◆ Your instructions
Set the records down again exactly, apart from any pictures in them.

****

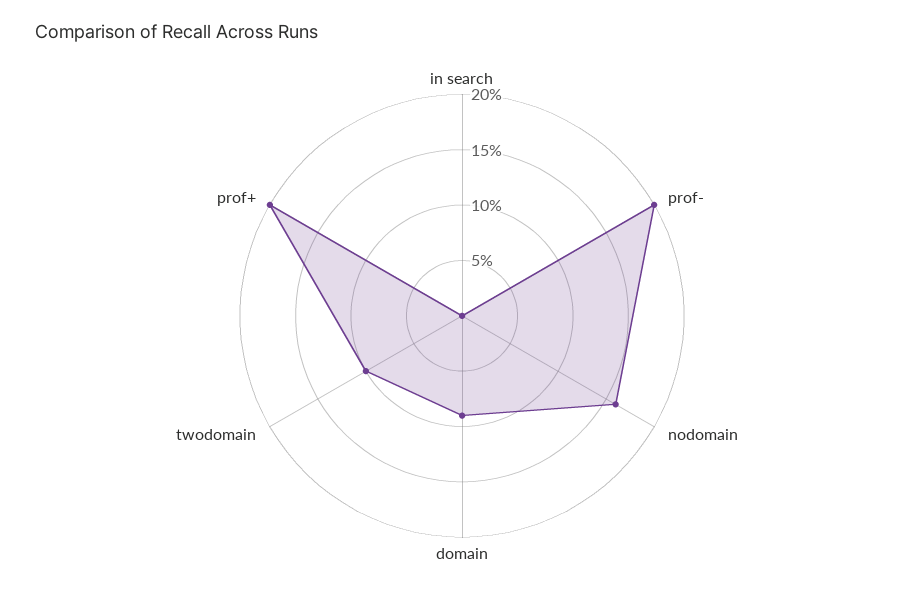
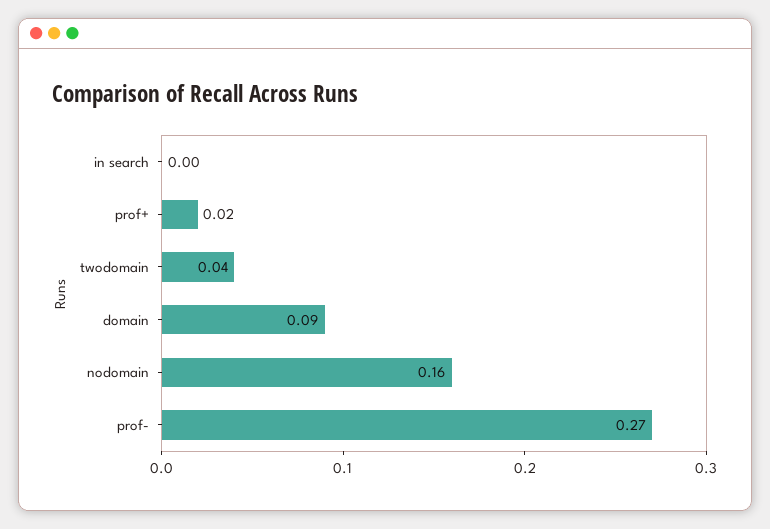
  {
    "in search": 0,
-   "prof-": 0.2,
+   "prof-": 0.27,
    "nodomain": 0.16,
    "domain": 0.09,
-   "twodomain": 0.1,
+   "twodomain": 0.04,
-   "prof+": 0.2
+   "prof+": 0.02
  }

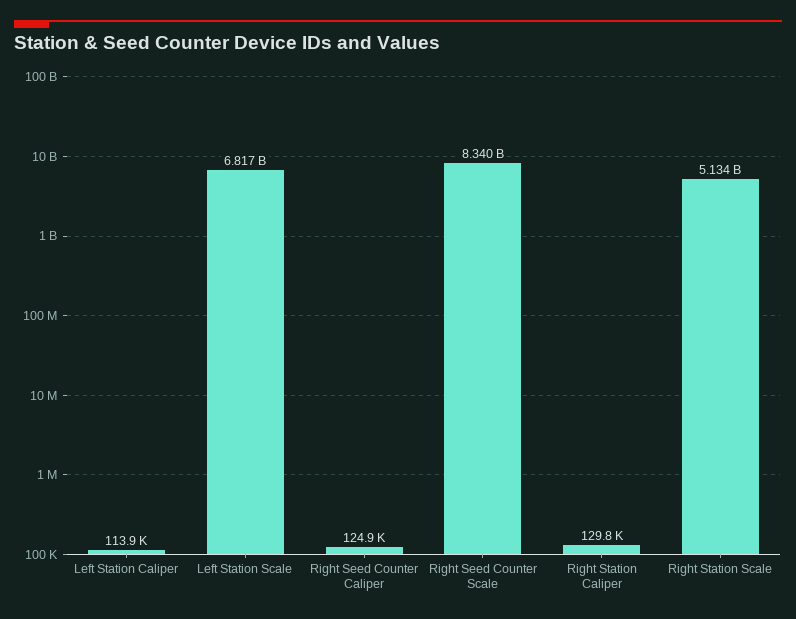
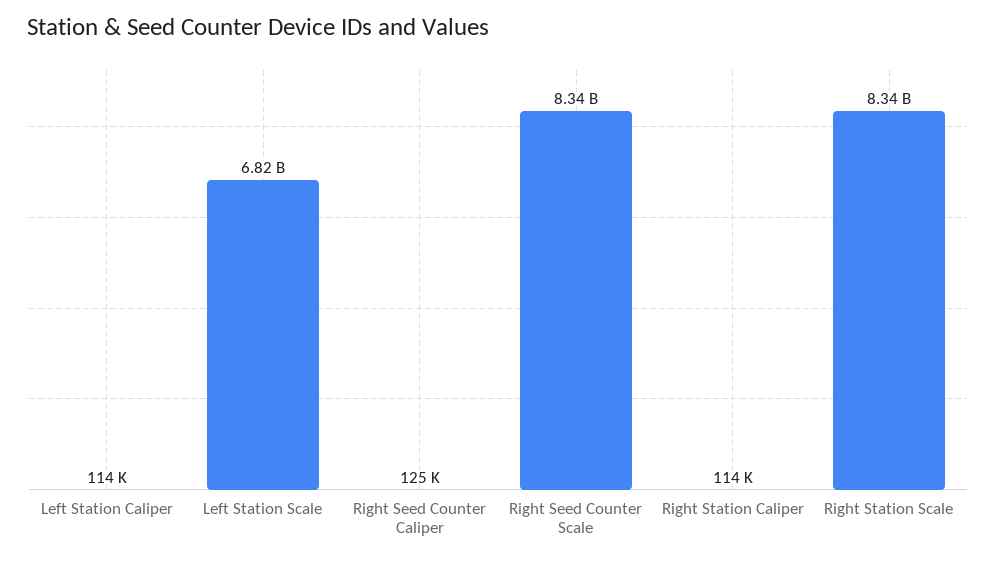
  {
    "Left Station Caliper": 113900,
    "Left Station Scale": 6817000000,
    "Right Seed Counter Caliper": 124900,
    "Right Seed Counter Scale": 8340000000,
-   "Right Station Caliper": 129800,
+   "Right Station Caliper": 114000,
-   "Right Station Scale": 5134000000
+   "Right Station Scale": 8340000000
  }

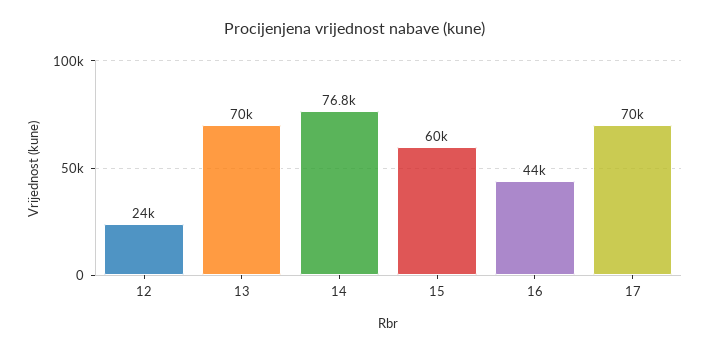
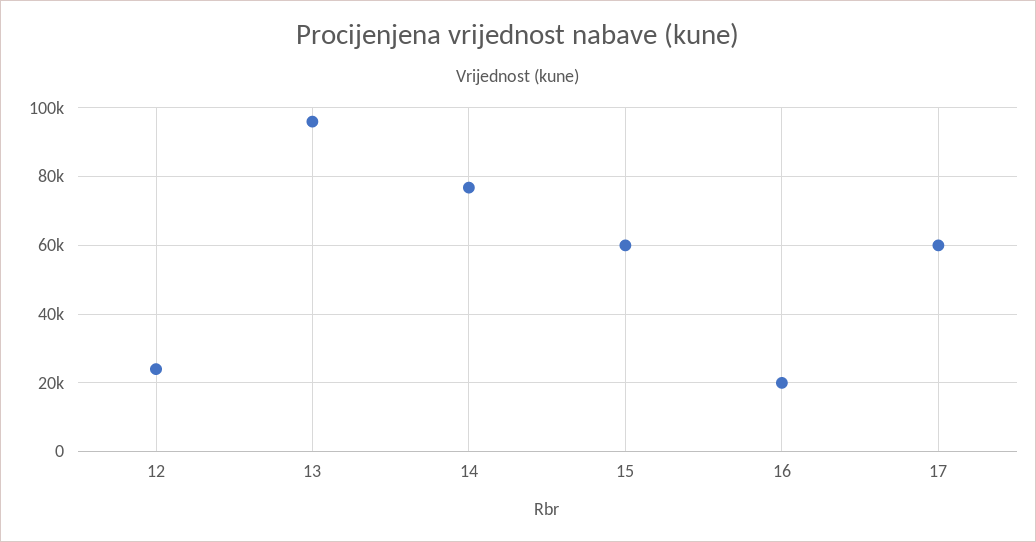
  {
    "12": 24000,
-   "13": 70000,
+   "13": 96000,
    "14": 76800,
    "15": 60000,
-   "16": 44000,
+   "16": 20000,
-   "17": 70000
+   "17": 60000
  }

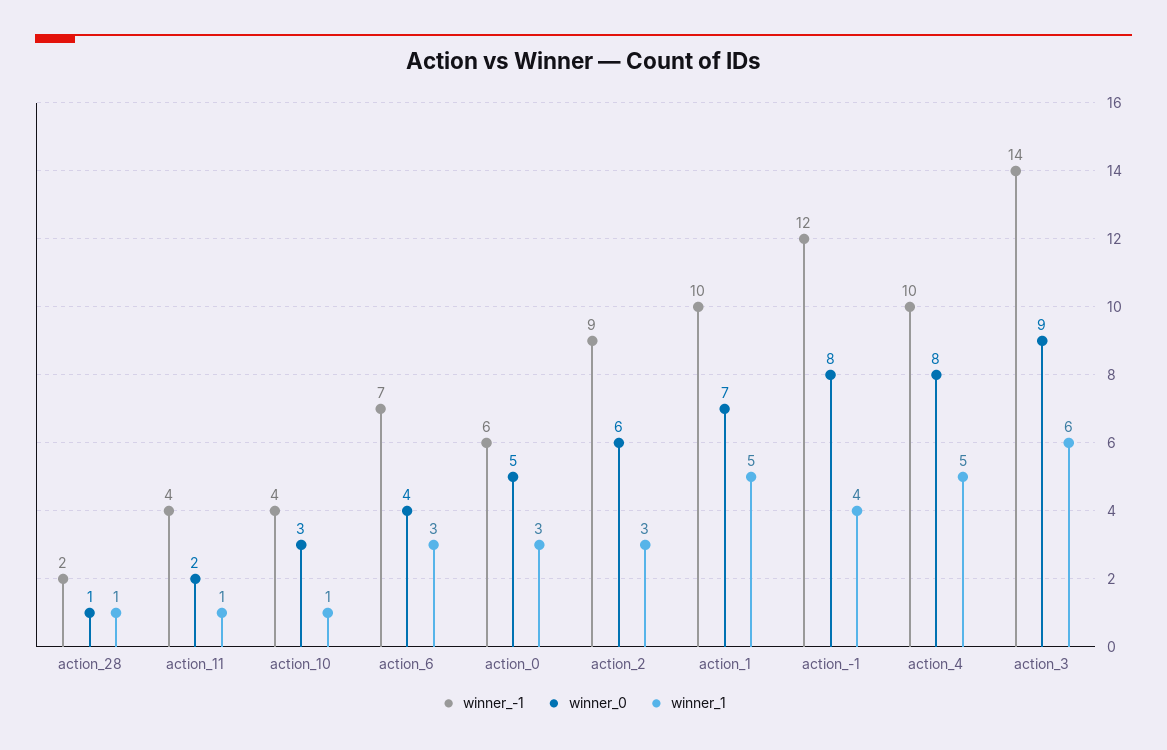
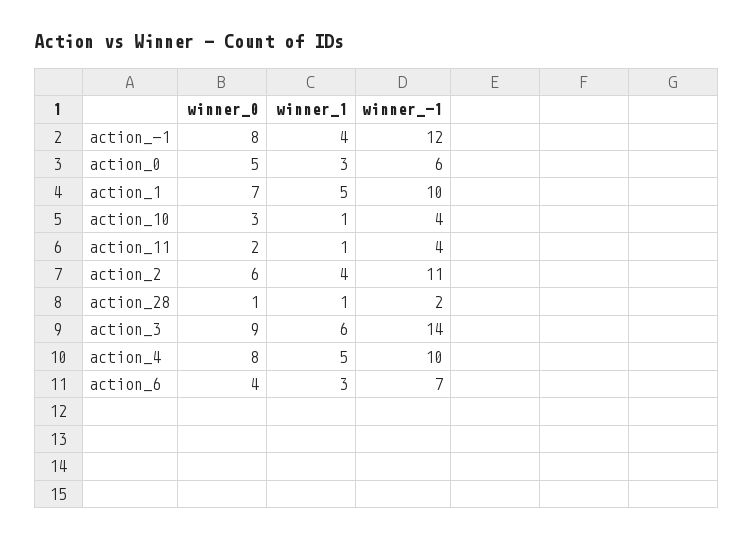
  {
    "winner_-1": {
      "action_28": 2,
      "action_11": 4,
      "action_10": 4,
      "action_6": 7,
      "action_0": 6,
-     "action_2": 9,
+     "action_2": 11,
      "action_1": 10,
      "action_-1": 12,
      "action_4": 10,
      "action_3": 14
    },
    "winner_0": {
      "action_28": 1,
      "action_11": 2,
      "action_10": 3,
      "action_6": 4,
      "action_0": 5,
      "action_2": 6,
      "action_1": 7,
      "action_-1": 8,
      "action_4": 8,
      "action_3": 9
    },
    "winner_1": {
      "action_28": 1,
      "action_11": 1,
      "action_10": 1,
      "action_6": 3,
      "action_0": 3,
-     "action_2": 3,
+     "action_2": 4,
      "action_1": 5,
      "action_-1": 4,
      "action_4": 5,
      "action_3": 6
    }
  }

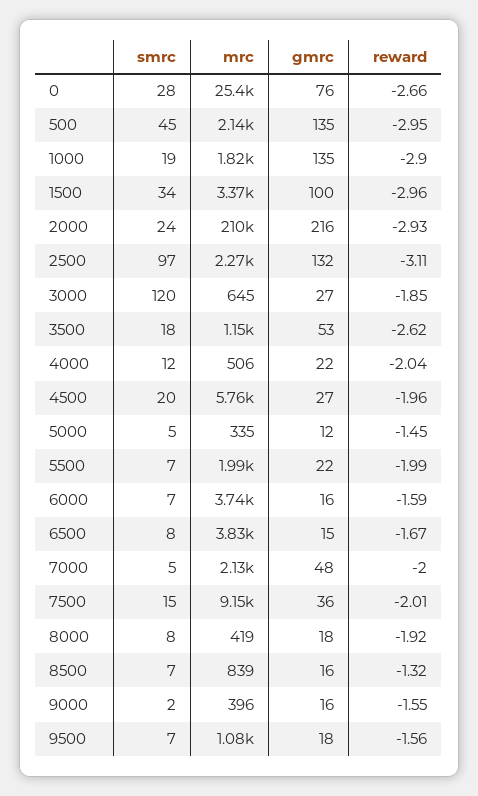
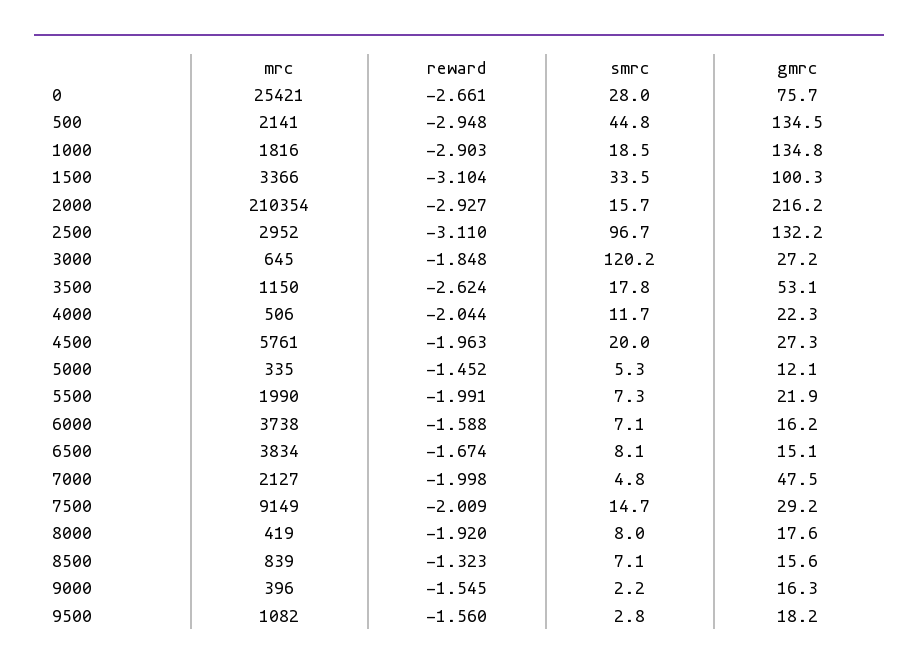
  {
    "smrc": {
      "0": 28,
      "500": 44.8,
      "1000": 18.5,
      "1500": 33.5,
-     "2000": 24,
+     "2000": 15.7,
      "2500": 96.7,
      "3000": 120.2,
      "3500": 17.8,
      "4000": 11.7,
      "4500": 20,
      "5000": 5.3,
      "5500": 7.3,
      "6000": 7.1,
      "6500": 8.1,
      "7000": 4.8,
      "7500": 14.7,
      "8000": 8,
      "8500": 7.1,
      "9000": 2.2,
-     "9500": 7
+     "9500": 2.8
    },
    "mrc": {
      "0": 25421,
      "500": 2141,
      "1000": 1816,
      "1500": 3366,
      "2000": 210354,
-     "2500": 2270,
+     "2500": 2952,
      "3000": 645,
      "3500": 1150,
      "4000": 506,
      "4500": 5761,
      "5000": 335,
      "5500": 1990,
      "6000": 3738,
      "6500": 3834,
      "7000": 2127,
      "7500": 9149,
      "8000": 419,
      "8500": 839,
      "9000": 396,
      "9500": 1082
    },
    "gmrc": {
      "0": 75.7,
      "500": 134.5,
      "1000": 134.8,
      "1500": 100.3,
      "2000": 216.2,
      "2500": 132.2,
      "3000": 27.2,
      "3500": 53.1,
      "4000": 22.3,
      "4500": 27.3,
      "5000": 12.1,
      "5500": 21.9,
      "6000": 16.2,
      "6500": 15.1,
      "7000": 47.5,
-     "7500": 36,
+     "7500": 29.2,
      "8000": 17.6,
      "8500": 15.6,
      "9000": 16.3,
      "9500": 18.2
    },
    "reward": {
      "0": -2.661,
      "500": -2.948,
      "1000": -2.903,
-     "1500": -2.96,
+     "1500": -3.104,
      "2000": -2.927,
      "2500": -3.11,
      "3000": -1.848,
      "3500": -2.624,
      "4000": -2.044,
      "4500": -1.963,
      "5000": -1.452,
      "5500": -1.991,
      "6000": -1.588,
      "6500": -1.674,
      "7000": -1.998,
      "7500": -2.009,
      "8000": -1.92,
      "8500": -1.323,
      "9000": -1.545,
      "9500": -1.56
    }
  }

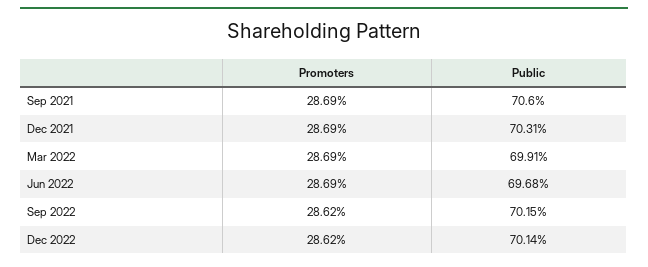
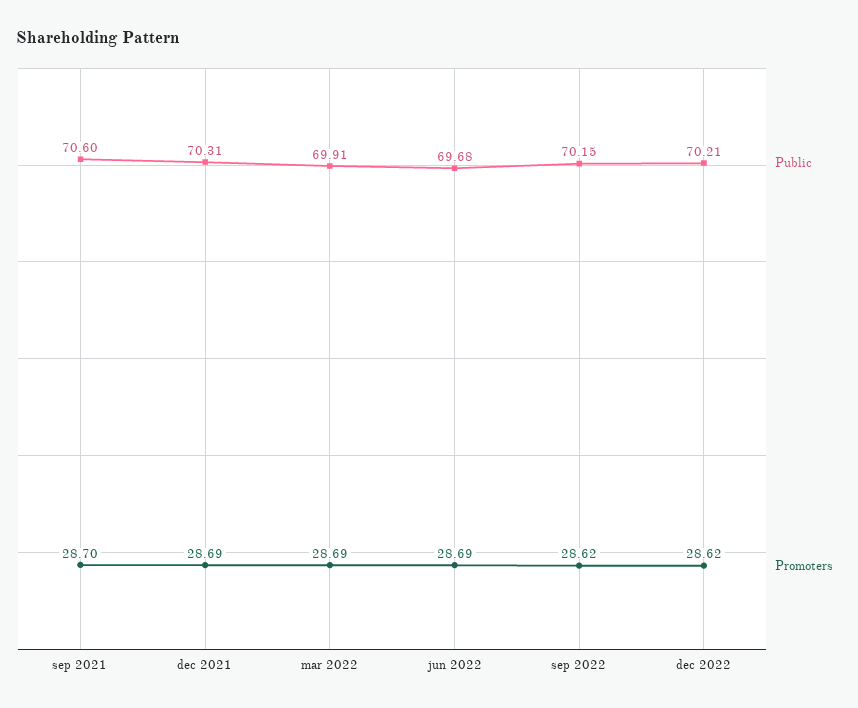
  {
    "Promoters": {
-     "Sep 2021": 28.69,
+     "Sep 2021": 28.7,
      "Dec 2021": 28.69,
      "Mar 2022": 28.69,
      "Jun 2022": 28.69,
      "Sep 2022": 28.62,
      "Dec 2022": 28.62
    },
    "Public": {
      "Sep 2021": 70.6,
      "Dec 2021": 70.31,
      "Mar 2022": 69.91,
      "Jun 2022": 69.68,
      "Sep 2022": 70.15,
-     "Dec 2022": 70.14
+     "Dec 2022": 70.21
    }
  }

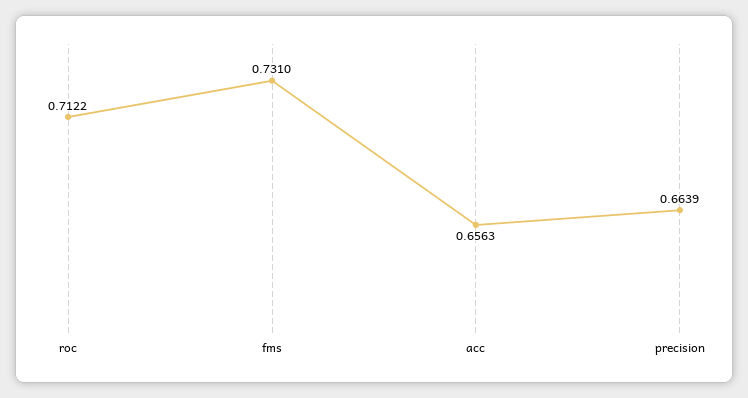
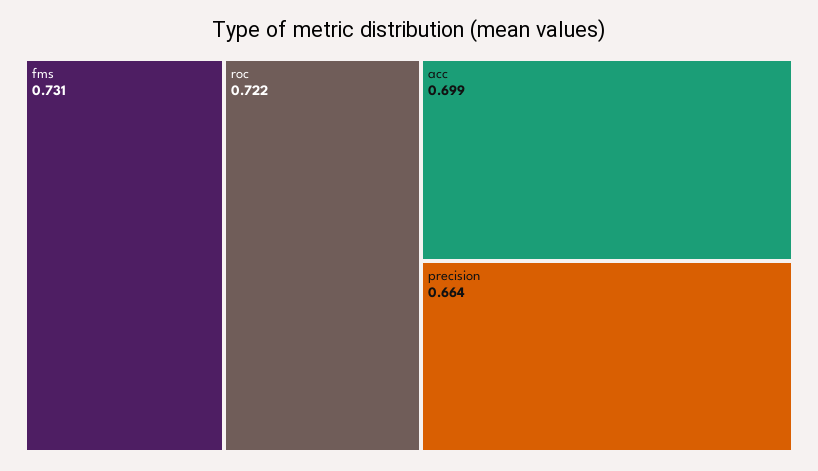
  {
-   "roc": 0.7122,
+   "roc": 0.722,
    "fms": 0.731,
-   "acc": 0.6563,
+   "acc": 0.699,
    "precision": 0.6639
  }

****

◆ Solved problem
  {
    "in search": 0,
-   "prof-": 0.2,
+   "prof-": 0.27,
    "nodomain": 0.16,
    "domain": 0.09,
-   "twodomain": 0.1,
+   "twodomain": 0.04,
-   "prof+": 0.2
+   "prof+": 0.02
  }

  {
    "Left Station Caliper": 113900,
    "Left Station Scale": 6817000000,
    "Right Seed Counter Caliper": 124900,
    "Right Seed Counter Scale": 8340000000,
-   "Right Station Caliper": 129800,
+   "Right Station Caliper": 114000,
-   "Right Station Scale": 5134000000
+   "Right Station Scale": 8340000000
  }

  {
    "12": 24000,
-   "13": 70000,
+   "13": 96000,
    "14": 76800,
    "15": 60000,
-   "16": 44000,
+   "16": 20000,
-   "17": 70000
+   "17": 60000
  }

  {
    "winner_-1": {
      "action_28": 2,
      "action_11": 4,
      "action_10": 4,
      "action_6": 7,
      "action_0": 6,
-     "action_2": 9,
+     "action_2": 11,
      "action_1": 10,
      "action_-1": 12,
      "action_4": 10,
      "action_3": 14
    },
    "winner_0": {
      "action_28": 1,
      "action_11": 2,
      "action_10": 3,
      "action_6": 4,
      "action_0": 5,
      "action_2": 6,
      "action_1": 7,
      "action_-1": 8,
      "action_4": 8,
      "action_3": 9
    },
    "winner_1": {
      "action_28": 1,
      "action_11": 1,
      "action_10": 1,
      "action_6": 3,
      "action_0": 3,
-     "action_2": 3,
+     "action_2": 4,
      "action_1": 5,
      "action_-1": 4,
      "action_4": 5,
      "action_3": 6
    }
  }

  {
    "smrc": {
      "0": 28,
      "500": 44.8,
      "1000": 18.5,
      "1500": 33.5,
-     "2000": 24,
+     "2000": 15.7,
      "2500": 96.7,
      "3000": 120.2,
      "3500": 17.8,
      "4000": 11.7,
      "4500": 20,
      "5000": 5.3,
      "5500": 7.3,
      "6000": 7.1,
      "6500": 8.1,
      "7000": 4.8,
      "7500": 14.7,
      "8000": 8,
      "8500": 7.1,
      "9000": 2.2,
-     "9500": 7
+     "9500": 2.8
    },
    "mrc": {
      "0": 25421,
      "500": 2141,
      "1000": 1816,
      "1500": 3366,
      "2000": 210354,
-     "2500": 2270,
+     "2500": 2952,
      "3000": 645,
      "3500": 1150,
      "4000": 506,
      "4500": 5761,
      "5000": 335,
      "5500": 1990,
      "6000": 3738,
      "6500": 3834,
      "7000": 2127,
      "7500": 9149,
      "8000": 419,
      "8500": 839,
      "9000": 396,
      "9500": 1082
    },
    "gmrc": {
      "0": 75.7,
      "500": 134.5,
      "1000": 134.8,
      "1500": 100.3,
      "2000": 216.2,
      "2500": 132.2,
      "3000": 27.2,
      "3500": 53.1,
      "4000": 22.3,
      "4500": 27.3,
      "5000": 12.1,
      "5500": 21.9,
      "6000": 16.2,
      "6500": 15.1,
      "7000": 47.5,
-     "7500": 36,
+     "7500": 29.2,
      "8000": 17.6,
      "8500": 15.6,
      "9000": 16.3,
      "9500": 18.2
    },
    "reward": {
      "0": -2.661,
      "500": -2.948,
      "1000": -2.903,
-     "1500": -2.96,
+     "1500": -3.104,
      "2000": -2.927,
      "2500": -3.11,
      "3000": -1.848,
      "3500": -2.624,
      "4000": -2.044,
      "4500": -1.963,
      "5000": -1.452,
      "5500": -1.991,
      "6000": -1.588,
      "6500": -1.674,
      "7000": -1.998,
      "7500": -2.009,
      "8000": -1.92,
      "8500": -1.323,
      "9000": -1.545,
      "9500": -1.56
    }
  }

  {
    "Promoters": {
-     "Sep 2021": 28.69,
+     "Sep 2021": 28.7,
      "Dec 2021": 28.69,
      "Mar 2022": 28.69,
      "Jun 2022": 28.69,
      "Sep 2022": 28.62,
      "Dec 2022": 28.62
    },
    "Public": {
      "Sep 2021": 70.6,
      "Dec 2021": 70.31,
      "Mar 2022": 69.91,
      "Jun 2022": 69.68,
      "Sep 2022": 70.15,
-     "Dec 2022": 70.14
+     "Dec 2022": 70.21
    }
  }

  {
-   "roc": 0.7122,
+   "roc": 0.722,
    "fms": 0.731,
-   "acc": 0.6563,
+   "acc": 0.699,
    "precision": 0.6639
  }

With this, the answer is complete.